During an interview on 11/21/2024 at 0909 with the paramedic (Staff R) that transferred P-1 to Facility-B it was revealed he had received a call from his dispatcher that Facility-A had called requesting assistance with a "possible overdose, young girl in a pick-up truck". Staff R revealed it was a 1-minute response time due to the close proximity to Facility-A at the time of the call. Staff R revealed he found a pickup truck parked in Facility-A's ED parking lot with 2 young females outside of the vehicle. Staff R explained he was requested to help a young female located in the backseat who was semi-unresponsive with a GCS of 10. Staff R explained that P-1's friends explained that they were concerned their friend had taken drugs and was raped. Staff R revealed he did not observe any staff from Facility-A in the parking lot until they began wheeling P-1 into the ambulance and that was when he noticed the PA (Staff O) came out of the facility. Staff R explained Staff O was not "giving me any direction", so he told him he was going to "take her to the most appropriate place" for examination and Staff O responded, "sounds good". When queried if he was familiar with EMTALA, Staff R explained, I am a little familiar with it, but we have our own protocols in EMS, and I was following them".
On 11/20/2024 at 1411 an interview with the ED Medical Director (Staff M) was conducted and revealed he was told about the incident involving P-1 the morning of 10/6/2024 by the provider (Staff O). Staff M explained that Staff O was concerned there may have been an EMTALA violation. Staff M revealed he has looked into the incident and spoke with Staff O about the need for a medical screening prior to transfer. Staff O explained the provider did not feel he had "authority" to tell EMS to bring P-1 into the facility and education has been provided. Staff M revealed he has reported the incident to the EMS Medical Director for the region and was told they would be addressing the issue. Staff M explained, "we decided to self-report" and began initiating training for the providers.
During an interview with the Manager of Nursing Services (Staff A) on 11/20/2024 at 1341 it was revealed the facility was made aware of the transfer of P-1 on 10/6/2024 in the morning by Staff Q, Staff O and Staff V. Staff A explained the staff told her they contacted EMS for a "lift assist" to bring P-1 into the facility and when EMS arrived, they decided to take P-1 to Facility-B because she would need a SANE evaluation for possible assault.

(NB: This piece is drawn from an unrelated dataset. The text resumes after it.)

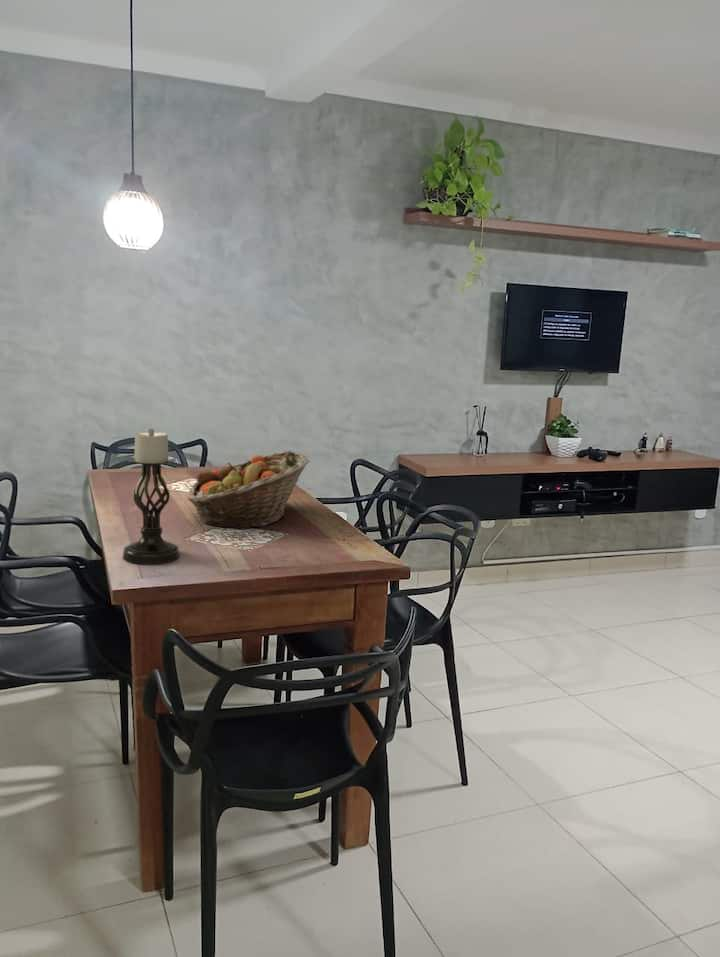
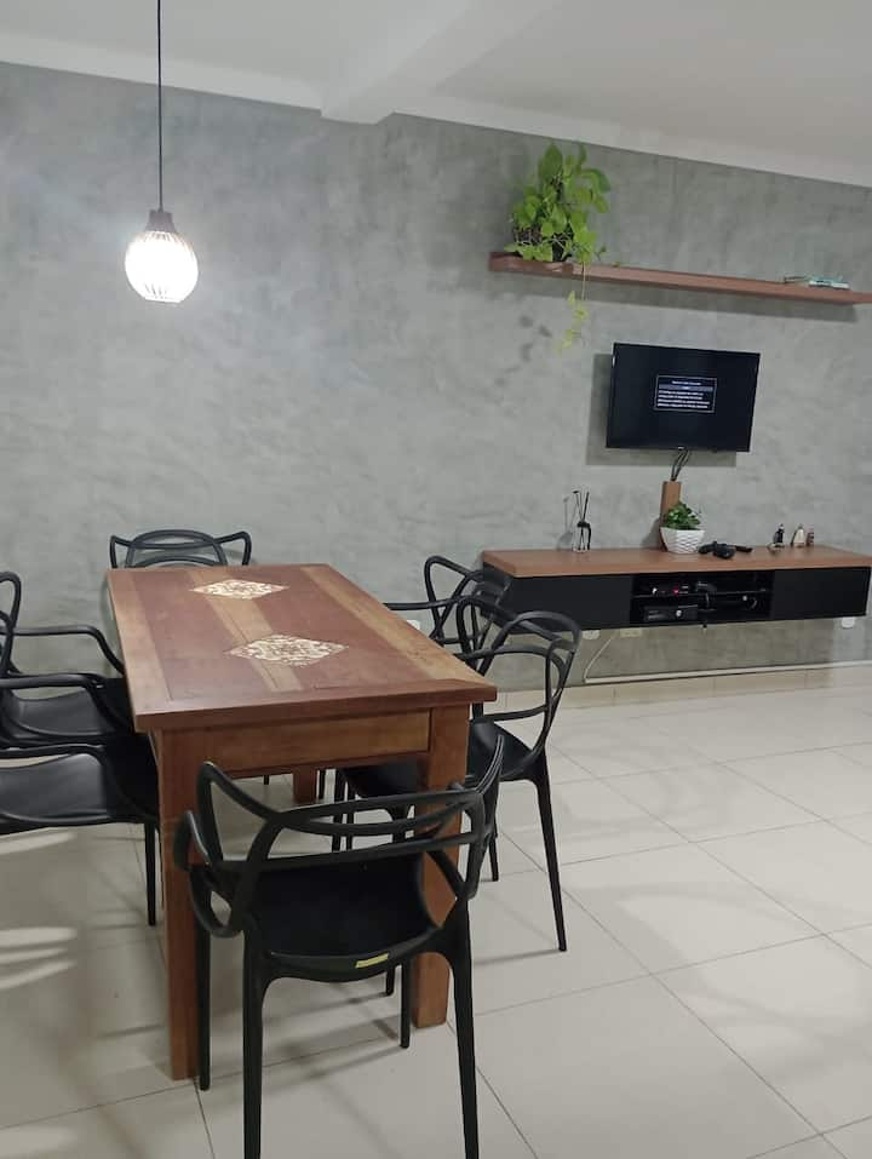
- candle holder [122,428,180,566]
- fruit basket [187,450,310,530]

Staff A revealed the nursing staff explained to her that they were not aware that EMS was not going to bring P-1 into the facility. Staff A revealed EMTALA education has been provided to all staff since the incident.
On 11/21/2024 at 1530 review of policy #15194754, last revised 8/14/2024, titled "...Healthcare EMTALA/Physician On Call Policy" was conducted. Section A, #1 reveals "Medical Screening Examination. If a person comes to the hospital and a request is made (by that person or on behalf of that person) for their examination or treatment for a medical condition...then qualified medical personnel will, within hospital's capability and capacity, conduct and document an appropriate medical screening examination".